C-210/03 Swedish Match v Secretary of State for Health [2004]

C-210/03 R (on the application of Swedish Match AB and Swedish Match UK Ltd) v Secretary of State for Health [2004] ECR I-11893 involved the challenge to the ban on snus (tobacco for oral use) within the European Union. Swedish Match, having previously failed in challenging the ban, sought to revisit the prohibition in light of scientific developments. One key aspect of the challenge was whether then Article 95 EC (now Article 114 TFEU) constituted the appropriate legal basis for the directive.

The outcome of the case resulted in the rejection of annulment, with the court affirming that Article 95 was indeed the appropriate legal basis for the directive. The judgment sheds light on the scope of Article 95 and its application in harmonising laws to prevent future disparities in national rules.

The judgment clarified that, following the Tobacco Directive case, the mere identification of disparities between national rules is insufficient to justify recourse to Article 95 unless these disparities directly impact the functioning of the internal market. Article 95 can be invoked if the objective is to prevent future trade obstacles arising from the development of divergent national laws, provided that the emergence of such obstacles is likely, and the measure is designed to avert them. Importantly, even if public health protection is a decisive factor, it does not preclude the use of Article 95.

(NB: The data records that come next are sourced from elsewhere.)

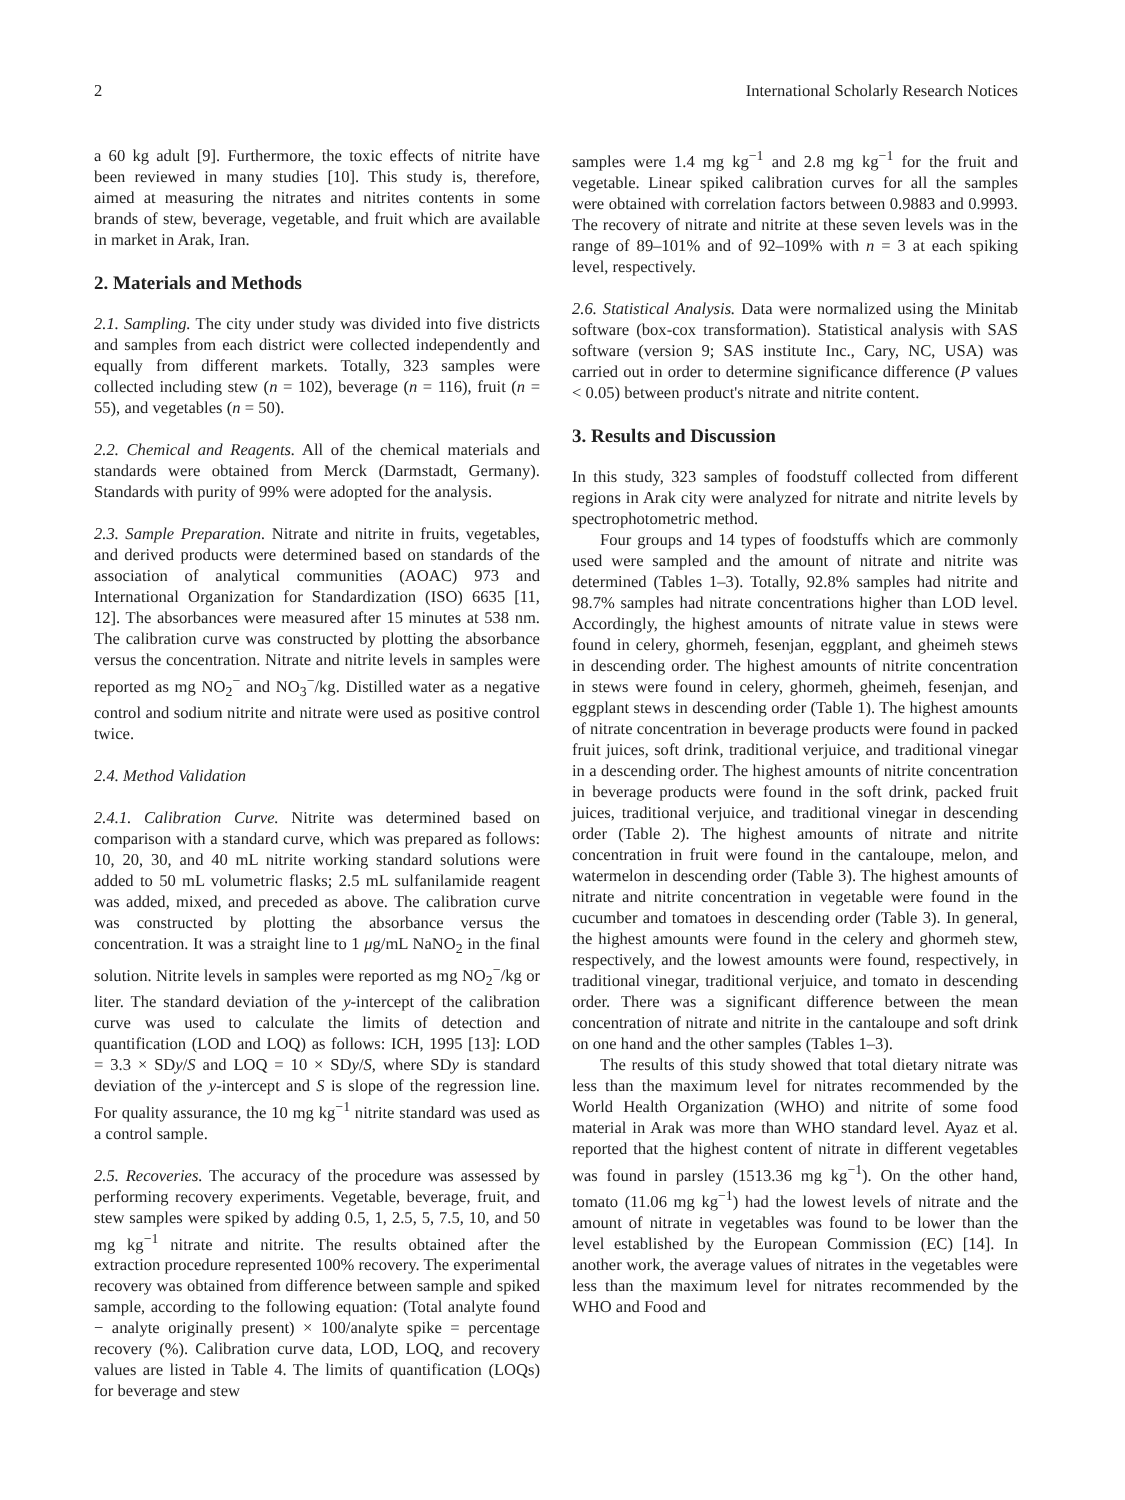2 International Scholarly Research Notices
a 60 kg adult [9]. Furthermore, the toxic effects of nitrite have been reviewed in many studies [10]. This study is, therefore, aimed at measuring the nitrates and nitrites contents in some brands of stew, beverage, vegetable, and fruit which are available in market in Arak, Iran.
2. Materials and Methods
2.1. Sampling. The city under study was divided into five districts and samples from each district were collected independently and equally from different markets. Totally, 323 samples were collected including stew (n = 102), beverage (n = 116), fruit (n = 55), and vegetables (n = 50).
2.2. Chemical and Reagents. All of the chemical materials and standards were obtained from Merck (Darmstadt, Germany). Standards with purity of 99% were adopted for the analysis.
2.3. Sample Preparation. Nitrate and nitrite in fruits, vegetables, and derived products were determined based on standards of the association of analytical communities (AOAC) 973 and International Organization for Standardization (ISO) 6635 [11, 12]. The absorbances were measured after 15 minutes at 538 nm. The calibration curve was constructed by plotting the absorbance versus the concentration. Nitrate and nitrite levels in samples were reported as mg NO<sub>2</sub><sup>−</sup> and NO<sub>3</sub><sup>−</sup>/kg. Distilled water as a negative control and sodium nitrite and nitrate were used as positive control twice.
2.4. Method Validation
2.4.1. Calibration Curve. Nitrite was determined based on comparison with a standard curve, which was prepared as follows: 10, 20, 30, and 40 mL nitrite working standard solutions were added to 50 mL volumetric flasks; 2.5 mL sulfanilamide reagent was added, mixed, and preceded as above. The calibration curve was constructed by plotting the absorbance versus the concentration. It was a straight line to 1 μg/mL NaNO<sub>2</sub> in the final solution. Nitrite levels in samples were reported as mg NO<sub>2</sub><sup>−</sup>/kg or liter. The standard deviation of the y-intercept of the calibration curve was used to calculate the limits of detection and quantification (LOD and LOQ) as follows: ICH, 1995 [13]: LOD = 3.3 × SDy/S and LOQ = 10 × SDy/S, where SDy is standard deviation of the y-intercept and S is slope of the regression line. For quality assurance, the 10 mg kg<sup>−1</sup> nitrite standard was used as a control sample.
2.5. Recoveries. The accuracy of the procedure was assessed by performing recovery experiments. Vegetable, beverage, fruit, and stew samples were spiked by adding 0.5, 1, 2.5, 5, 7.5, 10, and 50 mg kg<sup>−1</sup> nitrate and nitrite. The results obtained after the extraction procedure represented 100% recovery. The experimental recovery was obtained from difference between sample and spiked sample, according to the following equation: (Total analyte found − analyte originally present) × 100/analyte spike = percentage recovery (%). Calibration curve data, LOD, LOQ, and recovery values are listed in Table 4. The limits of quantification (LOQs) for beverage and stew
samples were 1.4 mg kg<sup>−1</sup> and 2.8 mg kg<sup>−1</sup> for the fruit and vegetable. Linear spiked calibration curves for all the samples were obtained with correlation factors between 0.9883 and 0.9993. The recovery of nitrate and nitrite at these seven levels was in the range of 89–101% and of 92–109% with n = 3 at each spiking level, respectively.
2.6. Statistical Analysis. Data were normalized using the Minitab software (box-cox transformation). Statistical analysis with SAS software (version 9; SAS institute Inc., Cary, NC, USA) was carried out in order to determine significance difference (P values < 0.05) between product's nitrate and nitrite content.
3. Results and Discussion
In this study, 323 samples of foodstuff collected from different regions in Arak city were analyzed for nitrate and nitrite levels by spectrophotometric method.
Four groups and 14 types of foodstuffs which are commonly used were sampled and the amount of nitrate and nitrite was determined (Tables 1–3). Totally, 92.8% samples had nitrite and 98.7% samples had nitrate concentrations higher than LOD level. Accordingly, the highest amounts of nitrate value in stews were found in celery, ghormeh, fesenjan, eggplant, and gheimeh stews in descending order. The highest amounts of nitrite concentration in stews were found in celery, ghormeh, gheimeh, fesenjan, and eggplant stews in descending order (Table 1). The highest amounts of nitrate concentration in beverage products were found in packed fruit juices, soft drink, traditional verjuice, and traditional vinegar in a descending order. The highest amounts of nitrite concentration in beverage products were found in the soft drink, packed fruit juices, traditional verjuice, and traditional vinegar in descending order (Table 2). The highest amounts of nitrate and nitrite concentration in fruit were found in the cantaloupe, melon, and watermelon in descending order (Table 3). The highest amounts of nitrate and nitrite concentration in vegetable were found in the cucumber and tomatoes in descending order (Table 3). In general, the highest amounts were found in the celery and ghormeh stew, respectively, and the lowest amounts were found, respectively, in traditional vinegar, traditional verjuice, and tomato in descending order. There was a significant difference between the mean concentration of nitrate and nitrite in the cantaloupe and soft drink on one hand and the other samples (Tables 1–3).
The results of this study showed that total dietary nitrate was less than the maximum level for nitrates recommended by the World Health Organization (WHO) and nitrite of some food material in Arak was more than WHO standard level. Ayaz et al. reported that the highest content of nitrate in different vegetables was found in parsley (1513.36 mg kg<sup>−1</sup>). On the other hand, tomato (11.06 mg kg<sup>−1</sup>) had the lowest levels of nitrate and the amount of nitrate in vegetables was found to be lower than the level established by the European Commission (EC) [14]. In another work, the average values of nitrates in the vegetables were less than the maximum level for nitrates recommended by the WHO and Food and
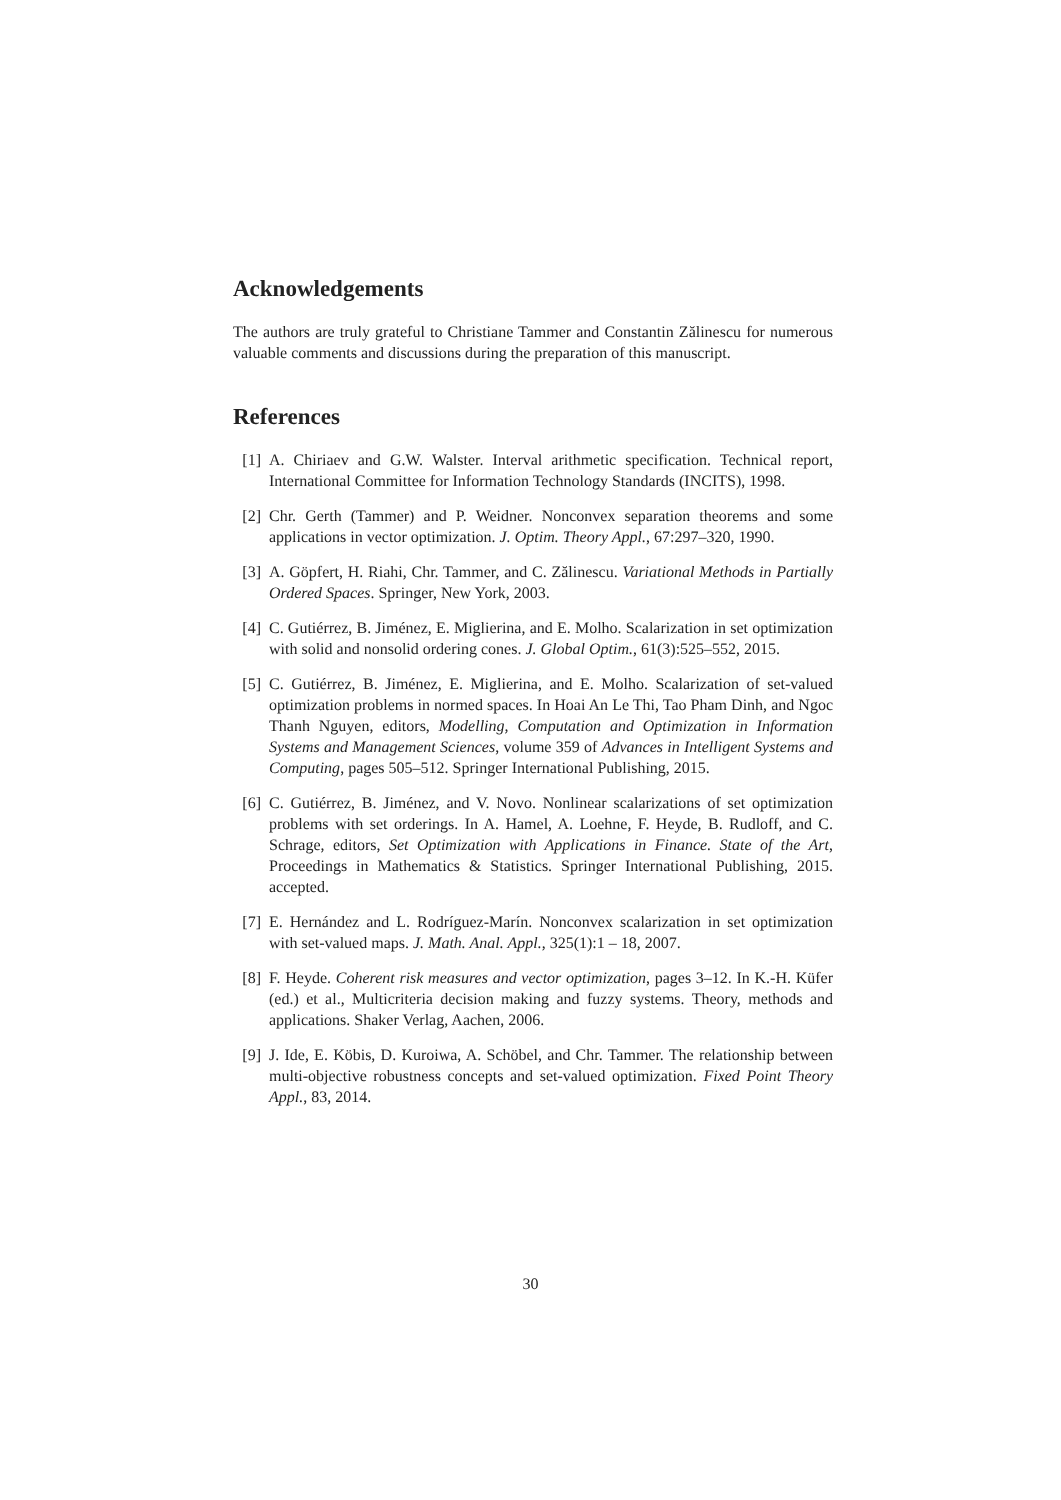Acknowledgements
The authors are truly grateful to Christiane Tammer and Constantin Zălinescu for numerous valuable comments and discussions during the preparation of this manuscript.
References
[1] A. Chiriaev and G.W. Walster. Interval arithmetic specification. Technical report, International Committee for Information Technology Standards (INCITS), 1998.
[2] Chr. Gerth (Tammer) and P. Weidner. Nonconvex separation theorems and some applications in vector optimization. J. Optim. Theory Appl., 67:297–320, 1990.
[3] A. Göpfert, H. Riahi, Chr. Tammer, and C. Zălinescu. Variational Methods in Partially Ordered Spaces. Springer, New York, 2003.
[4] C. Gutiérrez, B. Jiménez, E. Miglierina, and E. Molho. Scalarization in set optimization with solid and nonsolid ordering cones. J. Global Optim., 61(3):525–552, 2015.
[5] C. Gutiérrez, B. Jiménez, E. Miglierina, and E. Molho. Scalarization of set-valued optimization problems in normed spaces. In Hoai An Le Thi, Tao Pham Dinh, and Ngoc Thanh Nguyen, editors, Modelling, Computation and Optimization in Information Systems and Management Sciences, volume 359 of Advances in Intelligent Systems and Computing, pages 505–512. Springer International Publishing, 2015.
[6] C. Gutiérrez, B. Jiménez, and V. Novo. Nonlinear scalarizations of set optimization problems with set orderings. In A. Hamel, A. Loehne, F. Heyde, B. Rudloff, and C. Schrage, editors, Set Optimization with Applications in Finance. State of the Art, Proceedings in Mathematics & Statistics. Springer International Publishing, 2015. accepted.
[7] E. Hernández and L. Rodríguez-Marín. Nonconvex scalarization in set optimization with set-valued maps. J. Math. Anal. Appl., 325(1):1 – 18, 2007.
[8] F. Heyde. Coherent risk measures and vector optimization, pages 3–12. In K.-H. Küfer (ed.) et al., Multicriteria decision making and fuzzy systems. Theory, methods and applications. Shaker Verlag, Aachen, 2006.
[9] J. Ide, E. Köbis, D. Kuroiwa, A. Schöbel, and Chr. Tammer. The relationship between multi-objective robustness concepts and set-valued optimization. Fixed Point Theory Appl., 83, 2014.
30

In the specific context of this case, the court considered the existing discrepancies in national laws concerning snus at the time when the directive was introduced. The judgment acknowledged the public's increasing awareness of the health risks associated with tobacco consumption, indicating that obstacles to the free movement of snus due to new rules were likely. As such, the conditions for recourse to Article 95 were fulfilled, allowing for measures that could include requiring member states to authorise the product, subjecting authorisations to conditions, or even prohibiting the product, depending on the circumstances.

In summary, this case underscores that Article 95 (now Article 114) can be legitimately used to harmonise laws and prevent future disparities in national rules, provided certain conditions are met, and the measure is designed to address likely obstacles to the functioning of the internal market. The judgment recognises the interplay between public health considerations and the need to ensure the smooth operation of the internal market.